I was vice-captain for a long time and I was part of the process, so yes, I knew that if there was an injury or something happened, I would be the next guy in charge. You’re part of the management and decision-making process, you’re contributing, you’re ticking all the time, so you know you have to be ready. I also knew that me and Sourav were also of the same age and it might not happen. When it did happen, I was extremely keen and excited about trying to do a good job of it.
Did the Chappell drama weigh you down as a captain? When you look at it now, should you have done something differently? Maybe behaved out of personality and been confrontational with him? Or did you believe you and Chappell were on the same page but the environment soured very quickly?
I think when you look back at any stage of your career, there are things you could have done differently, and that captaincy period is no different. In terms of intention, of what we were trying to achieve, I have no doubt in my mind that you know it was on the right path. Sure, we made mistakes, sure, there were things that we did right, and maybe some of the results didn’t show up right away, they did show up later on, but that’s just the way it is.

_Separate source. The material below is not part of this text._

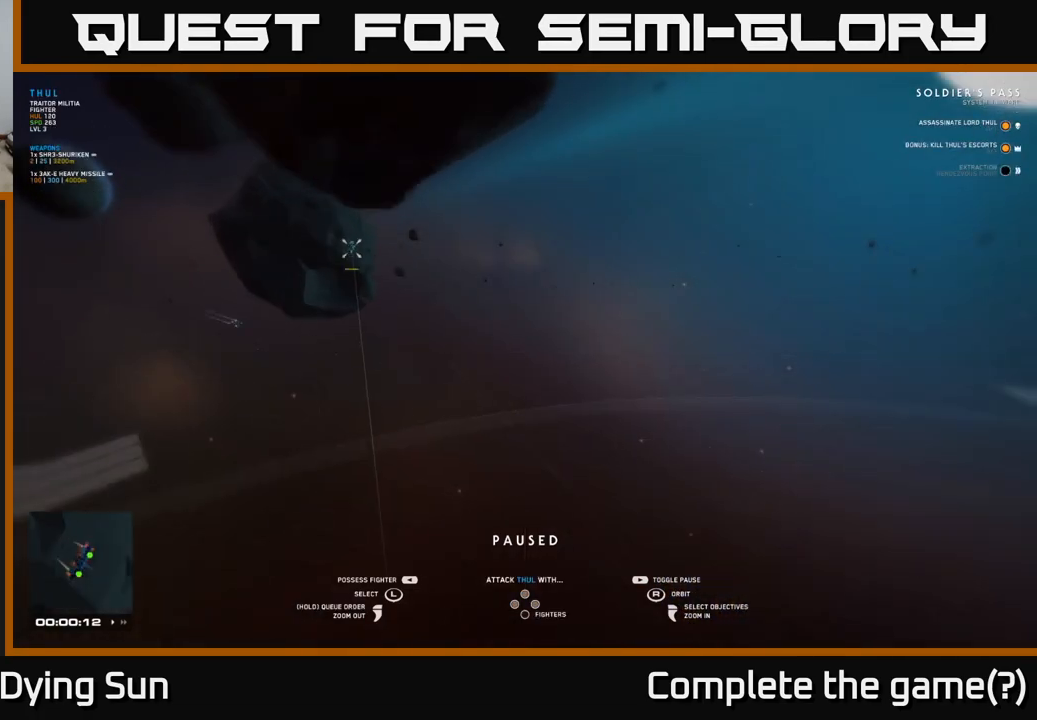
{"dt_ms": 500, "buttons": [], "left_stick": "center", "right_stick": "center", "events": []}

I’ll be the first one to admit – and my whole career is based on looking to improve and trying to do better – that there were times when I could
have done things differently, in the way that I approached it and handled it. Being probably a little less intense. Maybe it came to me that I was so keen to do a good job that I got too caught up in it. I got too tense, too anxious or too keen about it in some ways.

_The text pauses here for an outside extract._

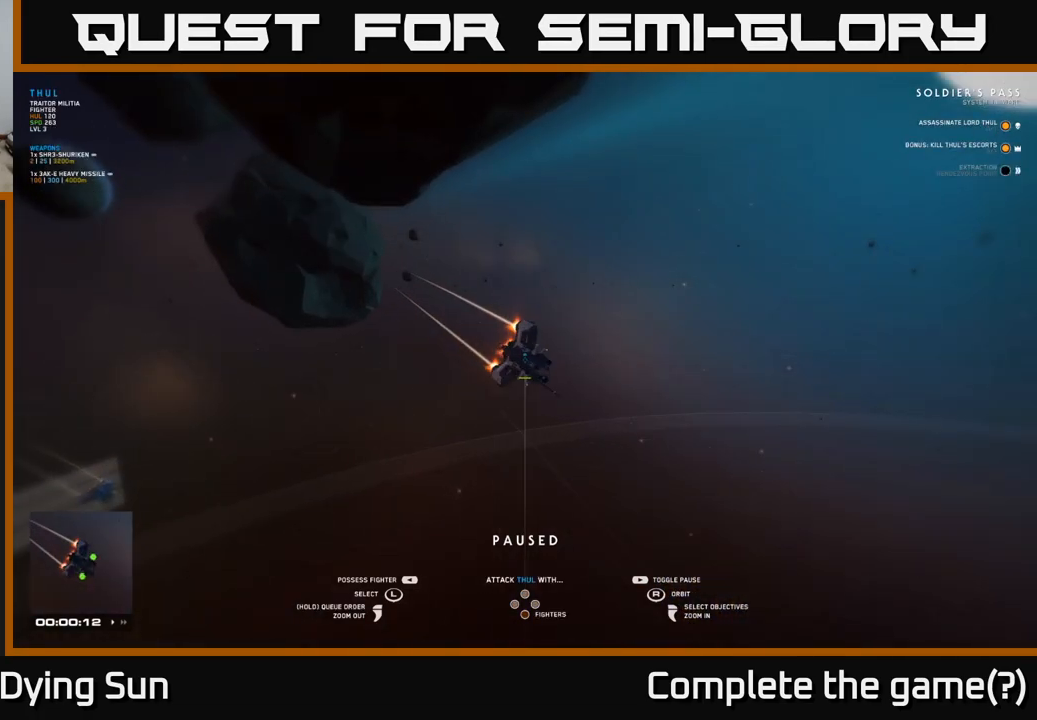
{"dt_ms": 500, "buttons": [], "left_stick": "center", "right_stick": "right", "events": [[200, "right_stick", "right"]]}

Do you think that captains can actually lose teams, and that at one point you lost the team?
Maybe it is. I don’t know if you lose the team. You can lose players in your team and you have to try to fight and get them back sometimes. Or sometimes it’s phases that players are themselves going through in their own careers that push them away from the team. Then there are times when you are making tough decisions about doing certain things that not everybody in the team likes. Then you need results to go your way. At a time like that, if results don’t go your way then sometimes it becomes easy for people in and around the system to, I guess, pull in different directions. Eventually it does become about results. It’s not all about results but results are incredibly important. And I think, especially as we’ve seen in India, results in big tournaments.
Why did you stand down from the captaincy after the England tour in 2007 that had gone well?
Maybe I just lost the enjoyment of the job. I got a certain joy out of captaincy, and maybe there was a period on that England trip where I just lost the joy of the job. I’d been playing and captaining non-stop for three years and I also had a young family. I lost a certain enjoyment, and I generally felt that the captain of India should be someone who is extremely eager and excited and wakes up every morning wanting to captain the team. Maybe in that time there were days that I didn’t feel like that.